Abstact

Type VII CRISPR-Cas system, evolutionarily associated with type III systems, utilizes a Cascade complex formed by Cas5 and catalytically inactive Cas7 copies for target RNA binding, but instead incorporates a specialized Cas14 ribonuclease for target cleavage. Here, we report a high-quality cryo-EM structure at the target engagement state with a shortened crRNA and elucidate how the recruited Cas14 captures the target RNA and undergoes target-mediated activation.

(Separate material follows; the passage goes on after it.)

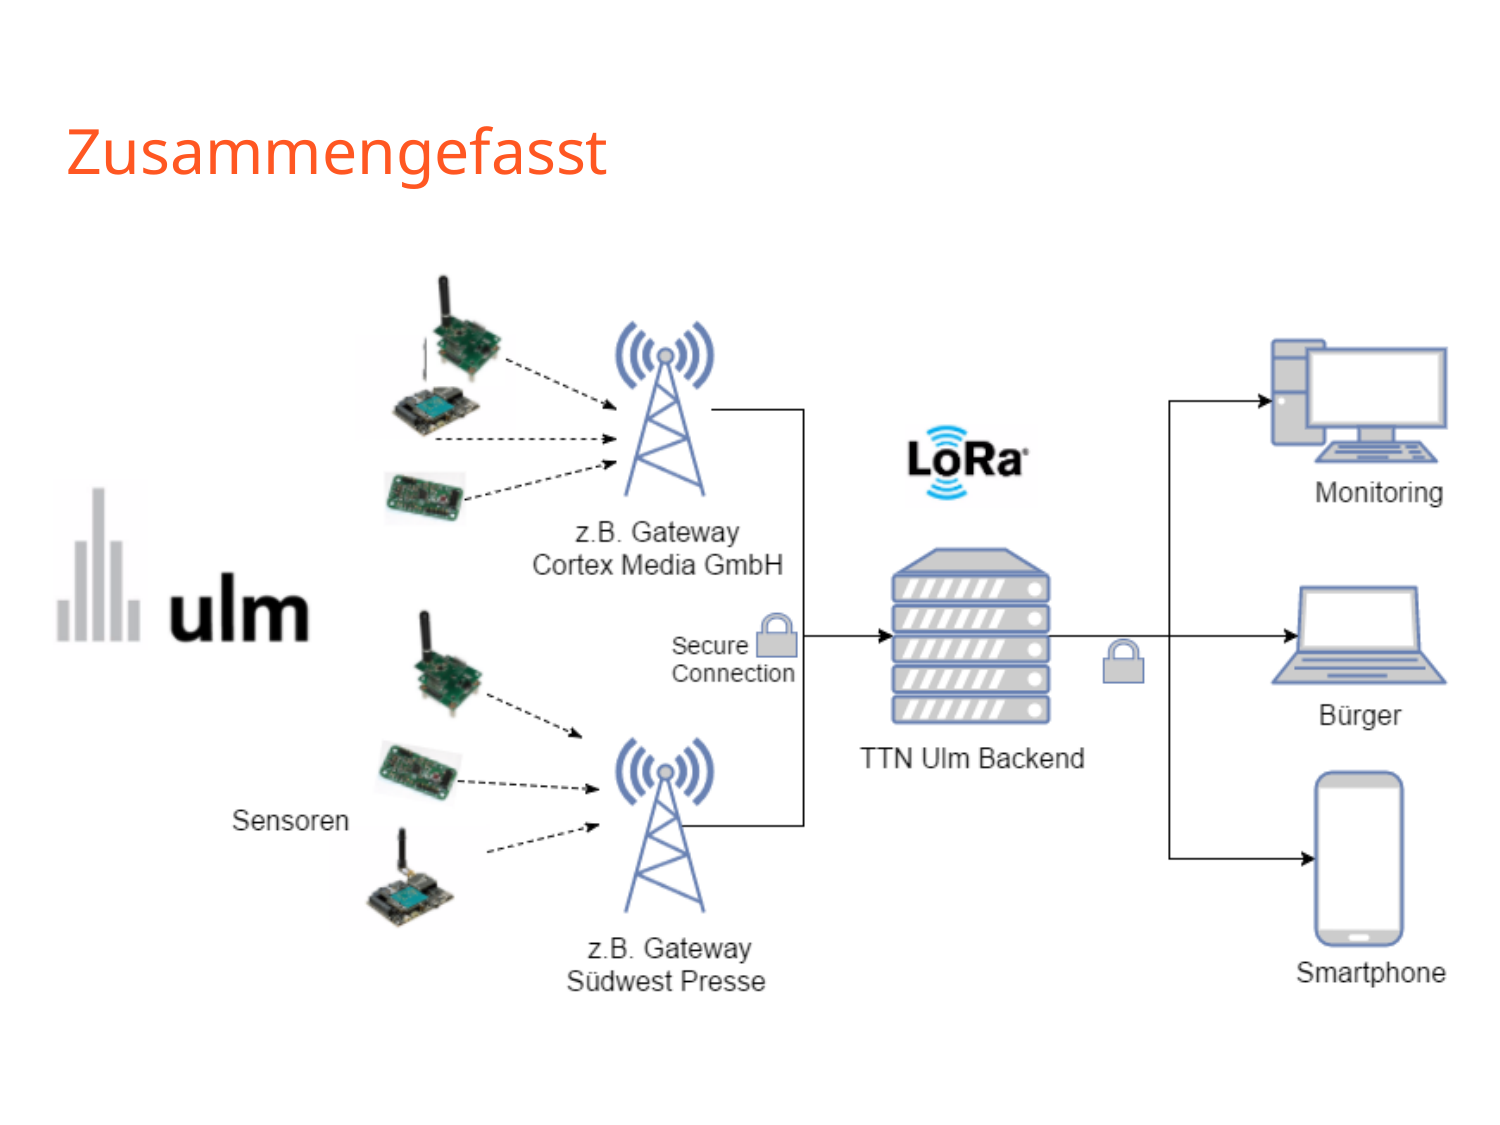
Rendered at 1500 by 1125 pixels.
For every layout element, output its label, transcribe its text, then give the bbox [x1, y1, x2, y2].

The signature Cas14 is homologous to eukaryotic CPSF73 and prokaryotic RNase J, comprising two conserved subdomains, MbetaL and beta-CASP. Different from canonical type III systems, 5'-end target RNA, rather than 3'-end, is bent into the positively charged binding channel formed by the two subdomains to access the conserved catalytic pocket on Cas14. Two special structural features, alpha1 helix from Cas7 and alpha10 helix from Cas14, promote the bent target RNA docking into the catalytic pocket of Cas14 nuclease in concert. A dual-functional loop, displaced by the entering target RNA, induces a closed-to-open transition between the two subdomains for nuclease activation. More importantly, the flipped dual-functional loop also maintains the stabilization of incoming target RNA. Altogether, our work provides a more comprehensive understanding of type VII system mechanism, laying a mechanistic foundation for RNA-targeting tool development.